Journal of Monetary Economics, vol. 47, pp. 449-475, 2001.


Abstract

Although there has been substantial research using long-run co-movement (cointegration) restrictions in the empirical macroeconomics literature, little or no work has been done investigating the existence of short-run co-movement (common cycles) restrictions and discussing their implications. In this paper we first investigate the existence of common cycles in a aggregate data set comprising per-capita output, consumption, and investment. Later we discuss their usefulness in measuring the relative importance of transitory shocks. We show that, taking into account common-cycle restrictions, transitory shocks are more important than previously thought at business-cycle horizons. The central argument relies on efficiency gains from imposing these short-run restrictions on the estimation of the dynamic model. Finally, we discuss how the evidence here and elsewhere can be interpreted to support the view that nominal shocks may be important in the short run.


Public Debt Sustainability and Endogenous Seigniorage in Brazil: Time Series Evidence from 1947-92 (with Luiz Renato Lima).

Journal of Development Economics, vol. 62, pp. 131-147, 2000.


Abstract

In this paper, we investigate three central issues in public finance. First, was the path of public debt sustainable during 1947–1992? Second, how has the government balanced the budget after shocks to either revenues or expenditures were observed?
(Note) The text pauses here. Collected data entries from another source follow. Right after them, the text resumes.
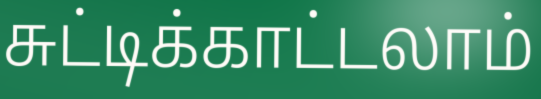
சுட்டிக்காட்டலாம்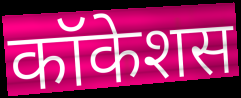
कॉकेशस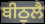
ਬੀਠੁਲੈ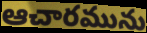
ఆచారమును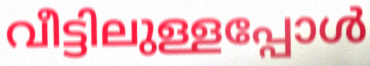
വീട്ടിലുള്ളപ്പോൾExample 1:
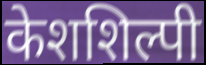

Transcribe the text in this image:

केशशिल्पी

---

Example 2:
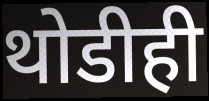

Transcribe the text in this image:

थोडीही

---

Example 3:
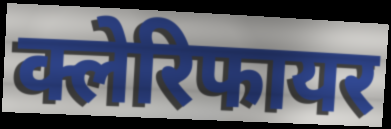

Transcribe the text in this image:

क्लेरिफायर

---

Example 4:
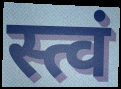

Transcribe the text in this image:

स्त्वं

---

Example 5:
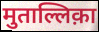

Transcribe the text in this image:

मुताल्लिक़ा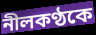
নীলকণ্ঠকেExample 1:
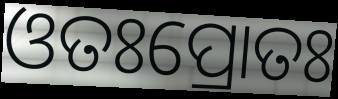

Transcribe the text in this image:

ଓତଃପ୍ରୋତଃ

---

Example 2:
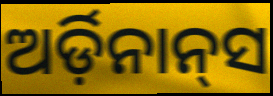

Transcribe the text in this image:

ଅର୍ଡ଼ିନାନ୍‌ସ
Third, are expenditures exogenous? The results show that (i) debt is sustainable in econometric tests, with the budget being balanced almost entirely through changes in taxes, regardless of the cause of the initial imbalance. Expenditures are weakly exogenous; (ii) the behavior of a “rational” Brazilian consumer may be consistent with Ricardian Equivalence; (iii) seigniorage revenues are critical in restoring intertemporal budget equilibrium.
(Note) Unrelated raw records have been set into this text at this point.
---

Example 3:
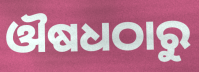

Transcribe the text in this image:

ଔଷଧଠାରୁ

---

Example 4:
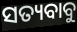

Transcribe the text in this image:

ସତ୍ୟବାବୁ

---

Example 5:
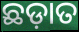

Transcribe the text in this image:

ଛଡ଼ାତ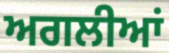
ਅਗਲੀਆਂ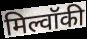
मिल्वॉकी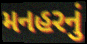
મનહરનુંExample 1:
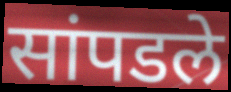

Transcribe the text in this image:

सांपडले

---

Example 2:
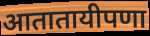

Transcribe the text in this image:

आतातायीपणा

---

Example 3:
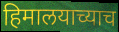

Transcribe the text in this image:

हिमालयाच्याच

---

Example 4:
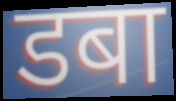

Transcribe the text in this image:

डबा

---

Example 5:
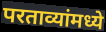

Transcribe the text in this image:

परताव्यांमध्येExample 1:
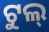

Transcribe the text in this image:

ଟୁଲ୍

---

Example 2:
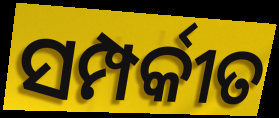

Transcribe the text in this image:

ସମ୍ପର୍କୀତ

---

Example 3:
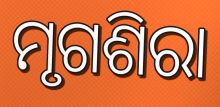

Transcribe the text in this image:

ମୃଗଶିରା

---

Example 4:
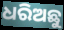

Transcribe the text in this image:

ଧରିଅଛୁ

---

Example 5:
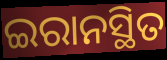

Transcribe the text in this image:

ଇରାନସ୍ଥିତ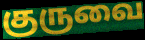
குருவை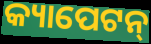
କ୍ୟାପେଟନ୍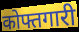
कोफ्तगारीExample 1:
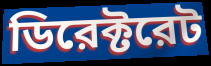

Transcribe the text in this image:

ডিরেক্টরেট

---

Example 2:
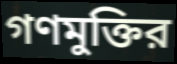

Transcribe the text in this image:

গণমুক্তির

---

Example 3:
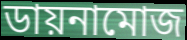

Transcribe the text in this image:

ডায়নামোজ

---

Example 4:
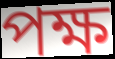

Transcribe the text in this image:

পক্ষ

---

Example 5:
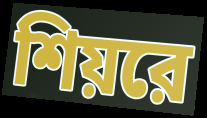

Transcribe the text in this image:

শিয়রে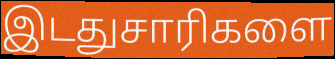
இடதுசாரிகளை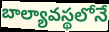
బాల్యావస్థలోనే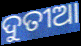
ଦୁତୀଆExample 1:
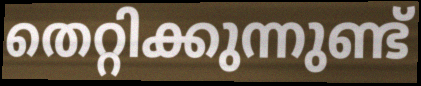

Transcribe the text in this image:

Estimating Common Sectoral Cycles (with Robert F. Engle).

Journal of Monetary Economics, vol. 35, pp. 83-113, 1995.


Abstract

We investigate in this paper the degree of short-run and long-run comovement in U.S. sectoral output data by estimating sectoral trends and cycles. A theoretical model based on Long and Plosser (1983) is used to derive a reduced form for sectoral outputs from first principles. Cointegration and common-cycle tests are performed; sectoral output data seem to share a relatively high number of common trends and a relatively low number of common cycles. A special trend-cycle decomposition of the data set is performed, and the results indicate a very similar cyclical behavior across sectors and very different behavior for trends. In a variance decomposition analysis, prominent sectors such as Manufacturing and Wholesale/Retail Trade exhibit relatively important transitory shocks.